November 7, 2022 - 1:45pm

Why does anyone go on a date? According to a recent survey nearly a quarter of American millennials find it so important that they’re willing to go into debt in the process, which suggests there’s some reason behind it. 

But why? The sociologist Zygmunt Bauman characterised the contemporary world as one of liquid modernity’, a generalised state of impermanence, fluidity and fragility in which nothing could ever be taken for granted. And while it’s not so many decades since ‘courting’ was widely understood as a relatively short stage that preceded marriage and permanent partnership, now liquid modernity appears to encompass even couple relationships.

Today, friends who are single report that there are no longer any clear conventions governing the purpose of dating, or when (and even if) permanence or exclusivity are on the cards. This may be anecdotal, but innumerable anxious articles in women’s magazines suggest this experience is widespread.

This general state of impermanence seems to extend, for younger generations, even past the point of moving in together. Where for Gen Xers cohabiting was broadly understood as a kind of ‘trial marriage’, this doesn’t seem to hold for those even slightly younger. A quarter of cohabiting couples born in the 1970s separated within two years of moving in together, according to one study. For the youngest cohort studied — those born between 1985 and 1990 — the separation rate shot up to 43%.

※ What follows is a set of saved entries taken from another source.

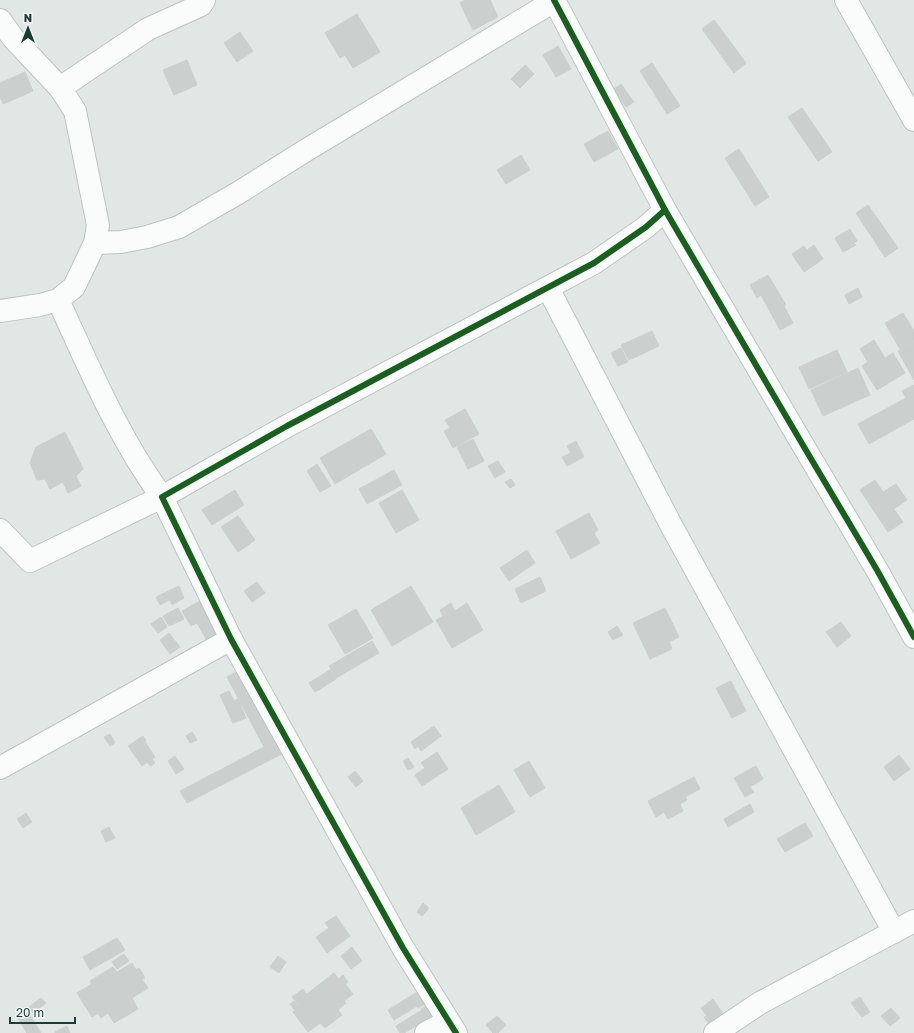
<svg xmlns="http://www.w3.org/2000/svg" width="914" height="1033" font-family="'Golos Text',sans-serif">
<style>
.building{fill:#cbd0cf;stroke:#c9d0cd}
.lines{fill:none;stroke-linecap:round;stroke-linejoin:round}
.minor-casing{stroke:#bdc3c1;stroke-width:24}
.minor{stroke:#fafbfb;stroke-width:22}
.cycleway-casing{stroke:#edf6f3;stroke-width:8}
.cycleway{stroke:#1b5e20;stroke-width:6}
</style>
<rect width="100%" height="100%" fill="#e0e7e4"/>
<!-- building -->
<g class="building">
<polygon points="464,0 490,0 498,17 473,30 460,3"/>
<polygon points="357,14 380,52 353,68 345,55 340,58 325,33"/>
<polygon points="714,20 746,63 734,73 702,29"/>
<polygon points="240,32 253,51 237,62 224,43"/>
<polygon points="558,46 571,69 556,77 543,55"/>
<polygon points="187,60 197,85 174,95 163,70"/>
<polygon points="652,63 680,106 667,114 640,71"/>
<polygon points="525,65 534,74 520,88 511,79"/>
<polygon points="25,72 33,91 3,104 0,97 0,83"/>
<polygon points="621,84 634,102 626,107 614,89"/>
<polygon points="802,108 832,152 818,161 788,117"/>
<polygon points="608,131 618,149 594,162 584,144"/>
<polygon points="739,149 769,197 755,206 725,158"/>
<polygon points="521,155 530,170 506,184 497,170"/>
<polygon points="868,205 898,248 885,257 856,213"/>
<polygon points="850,229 857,241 854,243 856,245 843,252 835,238"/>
<polygon points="814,245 823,259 804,272 792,254 804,246 807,250"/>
<polygon points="768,275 786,305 784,306 793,323 780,330 761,295 757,298 750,285"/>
<polygon points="858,288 862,297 849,304 845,295"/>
<polygon points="903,313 914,331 914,341 900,349 885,323"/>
<polygon points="652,331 659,346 629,360 621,345"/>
<polygon points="874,340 885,358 893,353 905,373 877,390 862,366 868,362 860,349"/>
<polygon points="914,342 914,380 898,351"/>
<polygon points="621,348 628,362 618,366 611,353"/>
<polygon points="837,350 847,372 809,389 799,367"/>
<polygon points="858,368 870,395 823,416 811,390"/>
<polygon points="914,385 914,419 869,444 858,424 906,398 902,391"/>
<polygon points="465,409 479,434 453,448 444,431 450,428 445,420"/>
<polygon points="371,429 386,454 335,484 320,458"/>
<polygon points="65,432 83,469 76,476 81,486 68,493 63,482 50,489 45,479 37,480 30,463 36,447"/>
<polygon points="473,439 484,461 468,469 457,447"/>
<polygon points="576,441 584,457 567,466 562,457 571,453 567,446"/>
<polygon points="498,461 505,472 495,478 488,466"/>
<polygon points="317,464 331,486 320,492 307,471"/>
<polygon points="394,470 402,485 367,504 359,489"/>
<polygon points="511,479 515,485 510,488 505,482"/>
<polygon points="875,480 883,492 896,484 907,500 894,509 903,522 888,532 860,490"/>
<polygon points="235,490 244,505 212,525 202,510"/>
<polygon points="402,490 419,520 396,533 379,503"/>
<polygon points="589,513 598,530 594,533 600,543 571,559 556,531"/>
<polygon points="238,516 255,540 238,552 221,527"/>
<polygon points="527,550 535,563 509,581 500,568"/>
<polygon points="540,577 546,591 521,603 515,589"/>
<polygon points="257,582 265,593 252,602 244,591"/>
<polygon points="179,586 184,598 172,605 170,600 160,605 156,597"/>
<polygon points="411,586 433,622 392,646 371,610"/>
<polygon points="200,601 220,635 208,642 197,623 191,626 182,611"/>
<polygon points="451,603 455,611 467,603 483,630 452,648 436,620 443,616 440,610"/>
<polygon points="178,608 184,619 169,626 163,616"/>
<polygon points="665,608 679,637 669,642 672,649 650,659 633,623"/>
<polygon points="356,609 373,638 345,654 328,625"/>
<polygon points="161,617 167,627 158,633 151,624"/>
<polygon points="841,622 851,636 837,647 826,632"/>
<polygon points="617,626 623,635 613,640 608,632"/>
<polygon points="169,633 180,647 170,654 160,640"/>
<polygon points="372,641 379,653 336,678 329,666"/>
<polygon points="245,667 289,750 187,803 180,791 264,747 227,677"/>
<polygon points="330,670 336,679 315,692 309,683"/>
<polygon points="731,681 746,711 732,718 716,688"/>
<polygon points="229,691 234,701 238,699 246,718 233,723 220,695"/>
<polygon points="434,726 441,736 421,751 418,746 415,749 411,742"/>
<polygon points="192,732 197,740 190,743 186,736"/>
<polygon points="110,734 115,743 110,746 104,737"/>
<polygon points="143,736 146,741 145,742 155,757 152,759 155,763 150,766 147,762 142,766 128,746"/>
<polygon points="437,752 448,769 422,786 415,775 425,768 421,763"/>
<polygon points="899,755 910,769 894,781 884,767"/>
<polygon points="175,756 184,769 176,774 168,761"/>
<polygon points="408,758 414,767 408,770 403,761"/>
<polygon points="529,761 545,788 530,797 514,770"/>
<polygon points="756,766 763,779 750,787 754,792 745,797 734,778"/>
<polygon points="355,771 363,781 356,787 348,777"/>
<polygon points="694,777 700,789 685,797 687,800 680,804 683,811 668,819 664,812 656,817 648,801"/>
<polygon points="499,785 515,812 476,835 461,808"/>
<polygon points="750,804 754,812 728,827 724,819"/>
<polygon points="26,813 32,822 23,828 17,819"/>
<polygon points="805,823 813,836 785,852 777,839"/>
<polygon points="109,827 115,838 106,842 101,831"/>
<polygon points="423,903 429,908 422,916 417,912"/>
<polygon points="336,916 350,936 327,953 316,937 329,928 325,923"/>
<polygon points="117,938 125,950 90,970 83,957"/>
<polygon points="352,947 362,961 351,969 341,956"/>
<polygon points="124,954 129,961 117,969 112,962"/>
<polygon points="278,956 286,962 279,973 270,967"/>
<polygon points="132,963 136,970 139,968 145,978 142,979 148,988 132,998 138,1009 114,1023 108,1013 101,1018 98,1013 92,1017 77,993 92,984 90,981 113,967 117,972"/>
<polygon points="334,973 339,979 343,975 348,982 345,984 353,994 344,1001 346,1003 338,1010 342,1015 325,1028 320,1023 308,1032 293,1012 300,1007 292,997 303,989 307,994"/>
<polygon points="422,989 429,1001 418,1008 417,1006 394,1020 388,1010"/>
<polygon points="860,997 870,1012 862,1017 851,1003"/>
<polygon points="41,998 46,1003 33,1013 29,1007"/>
<polygon points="713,999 726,1018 712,1028 704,1017 707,1016 701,1008"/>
<polygon points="294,1001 299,1007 295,1010 290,1004"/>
<polygon points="430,1003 436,1014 404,1033 400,1033 396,1026 422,1010 421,1009"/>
<polygon points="891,1008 900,1018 890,1026 881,1016"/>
<polygon points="28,1012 41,1033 27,1033 18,1019"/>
<polygon points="497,1016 506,1025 498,1033 493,1033 486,1025"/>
<polygon points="67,1026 70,1033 55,1033 55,1032"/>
</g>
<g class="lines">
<!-- minor casing -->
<g class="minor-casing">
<g id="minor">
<polyline points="554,0 665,210 807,452 877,570 914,637"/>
<polyline points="846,0 914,120"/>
<polyline points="0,20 13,38 60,88 75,111 98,225 95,243 74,287 58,300 40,305 0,311"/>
<polyline points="60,88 148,29 201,5 204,0"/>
<polyline points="95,243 121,242 147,237 179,227 238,193 308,149 554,1"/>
<polyline points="548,288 671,525 894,932"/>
<path d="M0,530L30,561L162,497C118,437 89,367 58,300"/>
<polyline points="0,768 231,639"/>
<polyline points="426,1033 448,1021"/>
<polyline points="456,1033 403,948 231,639 162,497 287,426 594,263 646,227 665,210"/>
<polyline points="715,1033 760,1003 914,921"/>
</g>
</g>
<!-- minor -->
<use href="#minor" class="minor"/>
<!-- cycleway casing -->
<g class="cycleway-casing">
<g id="cycleway">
<polyline points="554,0 665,210 807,452 877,570 914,637"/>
<polyline points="456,1033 403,948 231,639 162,497 287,426 594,263 646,227 665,210"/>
</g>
</g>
<!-- cycleway -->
<use href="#cycleway" class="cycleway"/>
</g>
<!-- north arrow -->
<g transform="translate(28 28)" stroke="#edf6f3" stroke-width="3" paint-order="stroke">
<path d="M0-3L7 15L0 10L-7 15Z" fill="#1f3935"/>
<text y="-6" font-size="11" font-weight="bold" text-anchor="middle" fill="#1f3935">N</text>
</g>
<!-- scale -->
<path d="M10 1017v6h65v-6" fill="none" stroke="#1f3935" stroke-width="2"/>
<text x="16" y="1017" font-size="12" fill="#1f3935" stroke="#edf6f3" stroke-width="3" paint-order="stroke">20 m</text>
</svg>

This may in part reflect the cost of housing, which doubtless incentivises some couples to move in together relatively quickly, without making long-term assumptions. But this surely doesn’t account for how much less stable couple relationships seem to have become. 

Something is very wrong here. The social ritual of ‘dating’ only makes sense as a period of costly signalling where putative couples go to extra effort to appear at their best, as a precursor to the more mundane business of building a life (and, implicitly, a family) together. Without that telos, it’s mere empty consumerism. This means that a quarter of young people are routinely going into debt for something that used to be a temporarily costly precursor to family formation. Now, it is a potentially never-ending drain on funds without any prospect of moving beyond that stage to more long-term thinking.

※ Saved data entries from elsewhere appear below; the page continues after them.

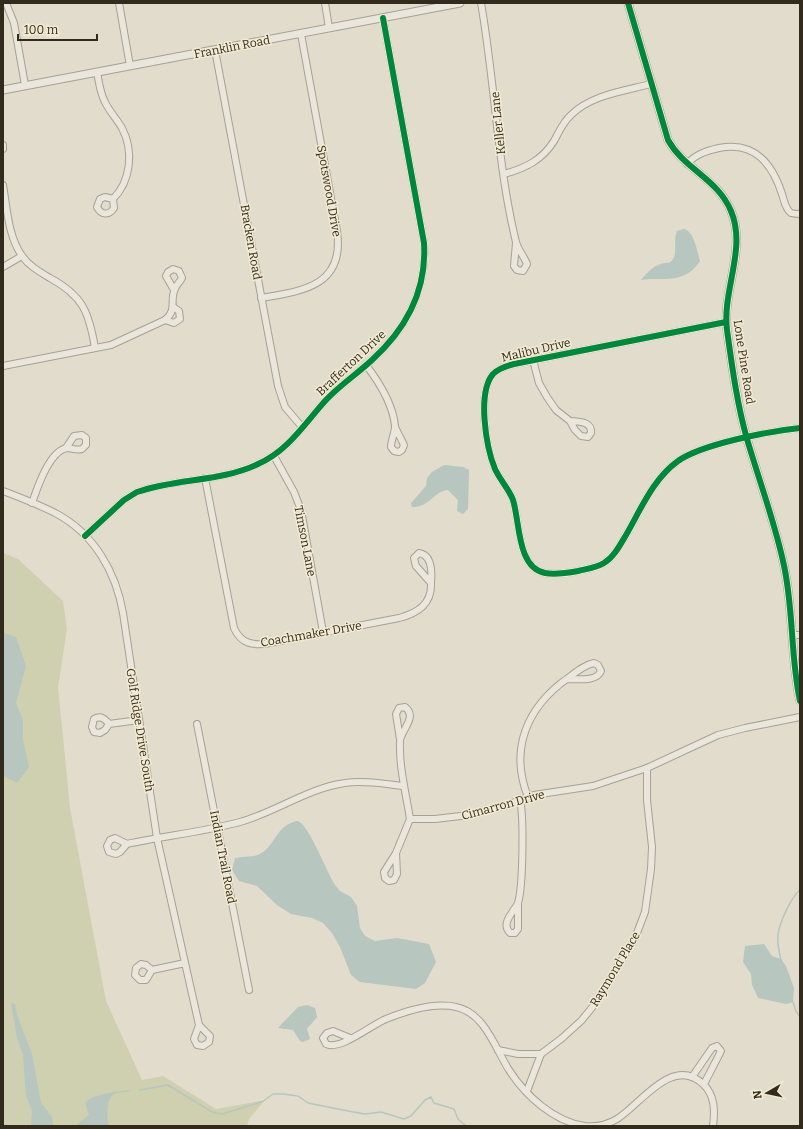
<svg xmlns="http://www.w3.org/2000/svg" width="803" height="1129" font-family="Bitter,serif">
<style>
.green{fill:#ced0af}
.water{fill:#b7c6be}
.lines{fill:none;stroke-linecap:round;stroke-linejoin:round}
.stream{stroke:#b7c6be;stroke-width:1.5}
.minor-casing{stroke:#a6a195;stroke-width:8}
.tertiary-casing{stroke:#a6a195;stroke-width:9}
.minor{stroke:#eae6dc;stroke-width:6}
.tertiary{stroke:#eae6dc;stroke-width:7}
.cycleway-casing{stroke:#f2ebd2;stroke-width:8}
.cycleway{stroke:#00873e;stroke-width:6}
.labels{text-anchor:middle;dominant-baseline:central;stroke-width:3;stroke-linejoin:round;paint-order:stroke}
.street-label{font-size:12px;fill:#332a1e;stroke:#f2ebd2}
</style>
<rect width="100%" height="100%" fill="#e1dccc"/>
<polygon class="green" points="3,553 18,559 63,601 67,629 58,687 70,808 106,1001 142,1080 163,1076 216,1109 265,1100 249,1119 247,1126 3,1126"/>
<g class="water">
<path d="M684,229C694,231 697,251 700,261C687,281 671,279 650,279C647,279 644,280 641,280C647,272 659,261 669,263C680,256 672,242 677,231Z"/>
<path d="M444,465L463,467L469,470L468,509L463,514L457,511L458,500L448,490C434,491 429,508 412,507L411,503L426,486L427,478L432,472Z"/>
<polygon points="3,633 16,637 26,666 16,703 23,720 23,740 29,767 17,783 3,776"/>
<path d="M297,821C308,822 327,873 335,885L340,891L351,897L357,906L360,928L365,936L375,941L397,938L429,944L436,962L425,983L416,989L360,982L351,975L340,947L332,933L323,923L312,918L291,914L277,905L257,886L239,881L232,870L235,858C243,856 252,858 260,854C277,844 275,826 297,821Z"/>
<polygon points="764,944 772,956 781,959 786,966 794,988 793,1002 786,1004 758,998 752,985 751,974 743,962 745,946"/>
<polygon points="11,1003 15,1004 17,1015 32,1054 41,1103 52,1117 53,1126 31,1126 32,1110 26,1096 23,1055 17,1038"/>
<polygon points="307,1005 315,1008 317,1017 307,1029 310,1039 303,1042 300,1041 293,1030 278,1028 298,1007"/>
<path d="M131,1090C127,1093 121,1091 116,1093C105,1097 107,1117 109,1126H75L89,1115L85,1103C92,1094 120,1091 131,1090Z"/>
</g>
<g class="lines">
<g class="stream">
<path d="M781,960C779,952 777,942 778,934C780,922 791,897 800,890"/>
<polyline points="793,1002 796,1011 800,1017"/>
<polyline points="140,1090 168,1085 212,1112 222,1114 262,1102 273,1094 283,1094 298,1096 308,1103 348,1111 365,1114 381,1112 404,1119 411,1116 425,1100 431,1097 434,1103 454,1109 458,1119 466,1126"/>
</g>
<g class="minor-casing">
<g id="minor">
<polyline points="6,3 14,23 25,85"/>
<polyline points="119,3 130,66"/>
<polyline points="325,3 329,28"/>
<path d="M481,3C495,82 497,164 516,242C518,250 524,256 527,264L523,271L517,270L514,266L516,243"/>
<polyline points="215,50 278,386 285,407 302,427"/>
<path d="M97,72C99,82 100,93 105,102C109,111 117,119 122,128C134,151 131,181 113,199L105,197L100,199L97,207C101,215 109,216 114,208L113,199"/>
<polyline points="3,145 3,149"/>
<path d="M687,164C696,154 706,151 719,148C754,141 772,163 782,194C784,200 785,209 791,213C794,214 797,214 800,214"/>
<path d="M504,174C526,168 542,160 554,141C559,132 563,122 571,115C591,95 624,91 651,84"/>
<path d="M3,185C7,208 8,236 22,256C29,266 40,272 50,278C83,296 89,312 95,348"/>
<polyline points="3,267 22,256"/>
<path d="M261,298C303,291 345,286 337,231L301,34"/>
<polyline points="165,320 174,323 180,319 179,311 173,307"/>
<path d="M726,322L514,364C506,366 499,368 493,374C477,393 486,447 495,469C500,480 509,489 513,500C520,522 517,568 545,573C556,575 567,573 578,571C586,569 596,568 604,563C614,557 620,545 626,535C641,509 653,479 678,461C702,444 770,431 800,428"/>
<path d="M533,360L539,383L547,397L556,410L570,421L575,430L581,436L588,437L591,433C592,421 579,422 570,421"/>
<path d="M366,365C379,382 393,404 395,426C395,433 391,440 391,447L394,451L399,452L402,450L404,445L395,427"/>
<path d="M3,366L111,345L165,320C178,309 169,301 175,289C176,285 180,282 182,278L179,271L173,269L168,272L166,276L174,290"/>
<polyline points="274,456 294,492 301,510 323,632"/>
<path d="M205,478L234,628C241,644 253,646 270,643L399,618C418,613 432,604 431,583L416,566L414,558L419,553C432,555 432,572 431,583"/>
<path d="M3,491C21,498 40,505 57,514C94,534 116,572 123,613L157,838L199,1025L210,1036L209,1042L203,1046L197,1045L194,1039L199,1025"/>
<path d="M32,503C37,489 49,451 67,448C72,448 77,451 82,449L86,445V438L82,435L74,436L66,448"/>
<path d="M85,536L124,500L137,492C176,478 221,482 258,464C288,451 305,423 326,400C340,385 357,374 372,360C406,329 427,290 424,243L383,18"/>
<polyline points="792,635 800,635"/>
<path d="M109,724L105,730L100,733L94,732L92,727L94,719C101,715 105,719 109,724L139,720"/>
<polyline points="197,724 249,990"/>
<path d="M400,739L396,714L399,708L405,707C418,717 401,730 400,741C399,768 406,793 410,819"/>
<path d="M528,797C509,749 527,707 568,678C576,672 584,665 594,663L598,665L601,671C597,682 577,679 567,679"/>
<polyline points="410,819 435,819 469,815 504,806 534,795 593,786 647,768 718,735 745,728 800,717"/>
<path d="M127,844L120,852L116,854L109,852L107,846L110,840L115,838L127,844C164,836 203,832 240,822C276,812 308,788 345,783C364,780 384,784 403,786"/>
<polyline points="396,853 397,874 394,880 389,881 385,878 384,872 396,853 410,819"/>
<path d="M518,903V929L515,933H510C503,926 508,918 513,911C514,909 517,906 518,903C523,887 524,817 520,800"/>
<polyline points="152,970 146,980 140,980 135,975 136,968 141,964 146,965 152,970 185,963"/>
<path d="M350,1038L333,1031L327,1033L323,1038L326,1044C340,1051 371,1025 386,1019C406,1011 434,1002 456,1007C485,1013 495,1048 509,1070C525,1095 554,1122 585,1126C596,1127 607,1125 617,1119C640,1105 672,1055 703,1084C715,1095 715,1111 713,1126"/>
<polyline points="498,1050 518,1054 541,1054 561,1039 581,1021 595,1004 635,938 645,912 651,869 652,847 647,800 647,768"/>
<polyline points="692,1077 712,1048 717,1046 721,1051 719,1055 704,1084"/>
<polyline points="527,1091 541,1054"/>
</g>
</g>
<g class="tertiary-casing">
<g id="tertiary">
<path d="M628,3L668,140C684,169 718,179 731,211C747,249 722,290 727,330C732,366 737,404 747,439C759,480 774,520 783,561C794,607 790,655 800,701"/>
<polyline points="3,90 460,3"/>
</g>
</g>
<use href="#minor" class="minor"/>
<use href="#tertiary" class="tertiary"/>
<g class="cycleway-casing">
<g id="cycleway">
<path d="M628,3L668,140C684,169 718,179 731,211C747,249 722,290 727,330C732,366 737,404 747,439C759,480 774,520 783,561C794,607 790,655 800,701"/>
<path d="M726,322L514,364C506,366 499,368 493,374C477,393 486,447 495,469C500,480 509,489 513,500C520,522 517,568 545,573C556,575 567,573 578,571C586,569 596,568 604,563C614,557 620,545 626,535C641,509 653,479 678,461C702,444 770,431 800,428"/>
<path d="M85,536L124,500L137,492C176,478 221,482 258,464C288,451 305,423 326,400C340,385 357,374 372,360C406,329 427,290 424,243L383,18"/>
</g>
</g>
<use href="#cycleway" class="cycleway"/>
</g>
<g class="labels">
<g class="street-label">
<text transform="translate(232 47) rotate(-11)">Franklin Road</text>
<text transform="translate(498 123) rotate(-96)">Keller Lane</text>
<text transform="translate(329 191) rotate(80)">Spotswood Drive</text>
<text transform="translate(251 242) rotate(80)">Bracken Road</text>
<text transform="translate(536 350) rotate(-13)">Malibu Drive</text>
<text transform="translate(744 362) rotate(81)">Lone Pine Road</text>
<text transform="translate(351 363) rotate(-43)">Brafferton Drive</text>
<text transform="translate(305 541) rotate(79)">Timson Lane</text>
<text transform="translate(311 634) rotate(-10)">Coachmaker Drive</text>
<text transform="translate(140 730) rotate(81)">Golf Ridge Drive South</text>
<text transform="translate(503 805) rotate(-15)">Cimarron Drive</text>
<text transform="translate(223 857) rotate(79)">Indian Trail Road</text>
<text transform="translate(615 969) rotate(-59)">Raymond Place</text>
</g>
</g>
<rect width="803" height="1129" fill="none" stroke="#332a1e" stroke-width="8"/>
<g transform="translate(767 1093) rotate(261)" stroke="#f2ebd2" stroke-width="3" paint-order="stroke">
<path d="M0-3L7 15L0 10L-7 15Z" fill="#332a1e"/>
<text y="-6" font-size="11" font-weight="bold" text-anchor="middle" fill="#332a1e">N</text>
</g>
<path d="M18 34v6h79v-6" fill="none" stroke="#332a1e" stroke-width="2"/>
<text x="24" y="34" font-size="12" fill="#332a1e" stroke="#f2ebd2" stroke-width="3" paint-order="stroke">100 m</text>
</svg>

Liquid modernity is great for markets and GDP, then. But this has now reached so far into our intimate lives that it’s actively parasitic on our capacity to form the bonds that enable anyone to make long-term plans. In the context of raising the next generation, a commitment as extended as it is existentially necessary for our continuation as a species, this is an obvious problem. No wonder, then, that today over half of millennials remain unmarried, while nearly half are happy with the prospect of never having kids. 

It’s impossible, of course, to say whether these are the same millennials going into debt to impress a potential partner. But it’s clear enough that, contra the free-market ideologues, there are contexts in which markets aren’t a mere neutral facilitator of human needs, or at least not if you include stability, belonging, and the obvious need to propagate the species among those needs. Far from it: where wellbeing is premised on being able to build, the liquefying effect of markets is now the enemy of human flourishing.


Mary Harrington is a contributing editor at UnHerd.